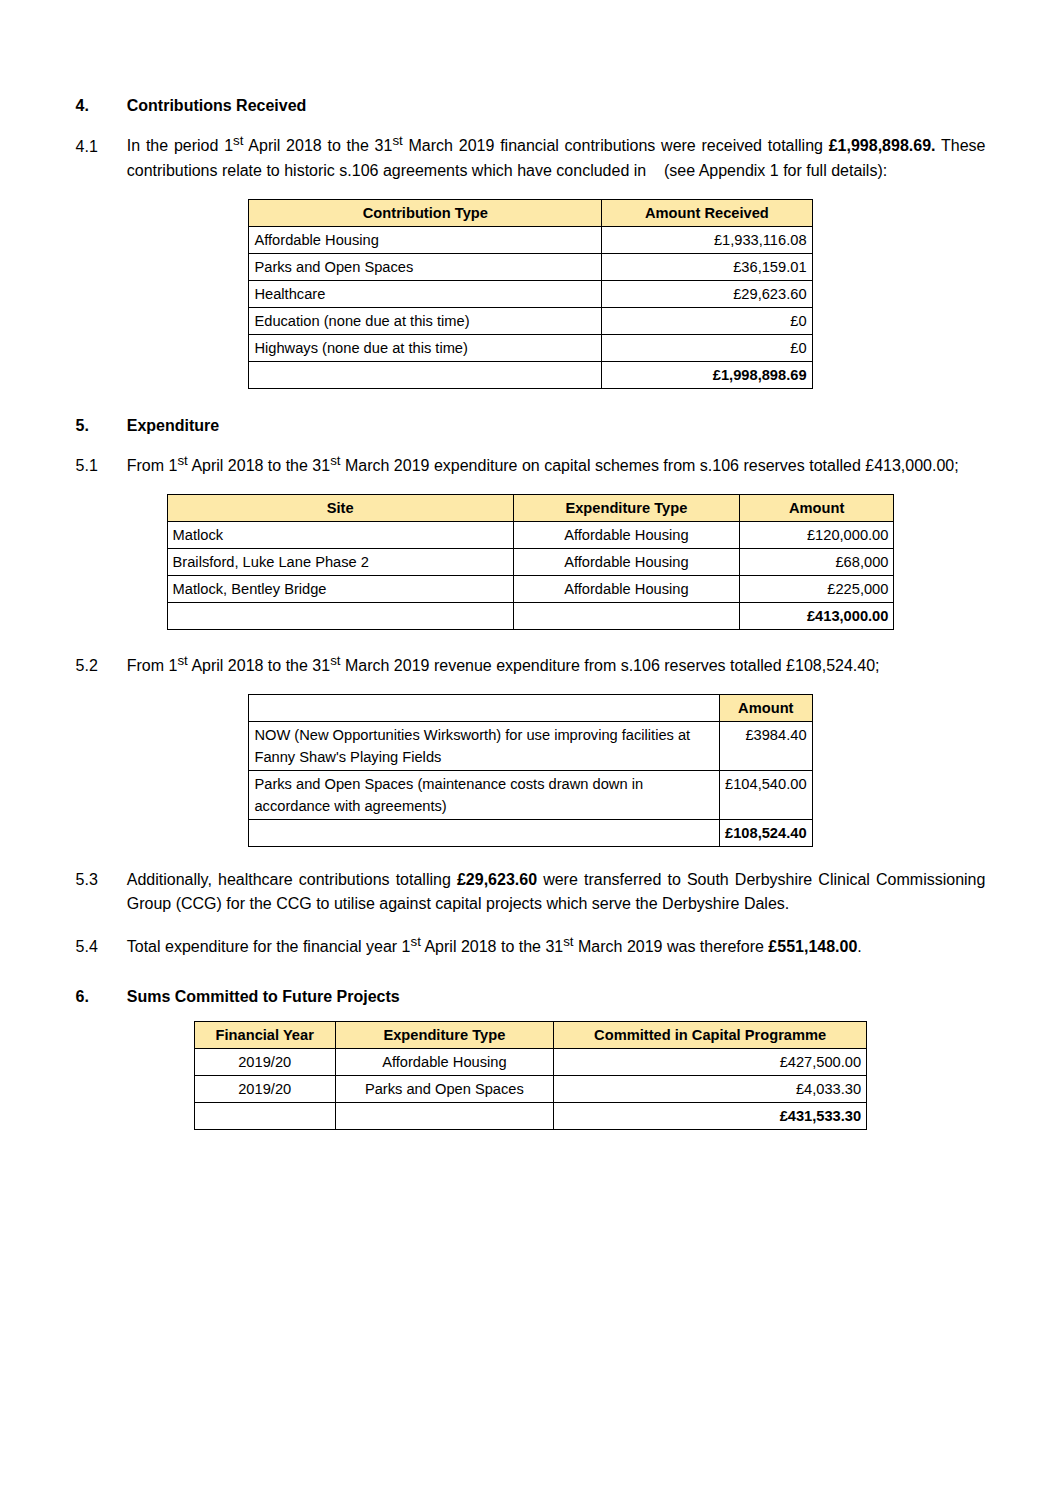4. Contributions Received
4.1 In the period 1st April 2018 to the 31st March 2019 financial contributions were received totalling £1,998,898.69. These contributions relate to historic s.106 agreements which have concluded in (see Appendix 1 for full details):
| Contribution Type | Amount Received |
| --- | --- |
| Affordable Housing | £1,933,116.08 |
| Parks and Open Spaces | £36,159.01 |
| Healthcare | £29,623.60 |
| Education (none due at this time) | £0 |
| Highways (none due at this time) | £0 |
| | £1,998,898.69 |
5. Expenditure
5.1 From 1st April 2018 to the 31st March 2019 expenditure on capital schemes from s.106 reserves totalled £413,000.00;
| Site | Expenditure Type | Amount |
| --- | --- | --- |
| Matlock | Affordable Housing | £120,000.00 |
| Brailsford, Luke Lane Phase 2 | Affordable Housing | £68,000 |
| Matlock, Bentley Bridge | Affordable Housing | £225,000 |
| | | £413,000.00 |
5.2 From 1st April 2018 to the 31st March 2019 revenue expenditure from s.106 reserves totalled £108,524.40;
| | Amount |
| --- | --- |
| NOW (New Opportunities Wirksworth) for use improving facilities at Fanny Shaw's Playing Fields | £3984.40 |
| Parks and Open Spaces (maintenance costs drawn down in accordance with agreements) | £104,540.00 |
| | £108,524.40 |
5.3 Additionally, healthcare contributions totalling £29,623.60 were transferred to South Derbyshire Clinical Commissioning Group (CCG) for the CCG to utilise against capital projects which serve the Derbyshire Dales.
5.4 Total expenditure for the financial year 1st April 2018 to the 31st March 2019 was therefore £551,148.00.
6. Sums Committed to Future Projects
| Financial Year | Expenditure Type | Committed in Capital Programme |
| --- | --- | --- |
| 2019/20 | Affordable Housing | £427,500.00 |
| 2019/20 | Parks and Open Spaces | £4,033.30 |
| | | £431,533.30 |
****************
▶ **WORK TO COMPLETE**:
Output, from the data above, the lines from the line with "Highways (none due" to the line with "Housing | £120,000.00 |" exactly as they stand, both ends included and nothing else.

▶ **RESPONSE FOR THIS EXERCISE**:
| Highways (none due at this time) | £0 |
| | £1,998,898.69 |
5. Expenditure
5.1 From 1st April 2018 to the 31st March 2019 expenditure on capital schemes from s.106 reserves totalled £413,000.00;
| Site | Expenditure Type | Amount |
| --- | --- | --- |
| Matlock | Affordable Housing | £120,000.00 |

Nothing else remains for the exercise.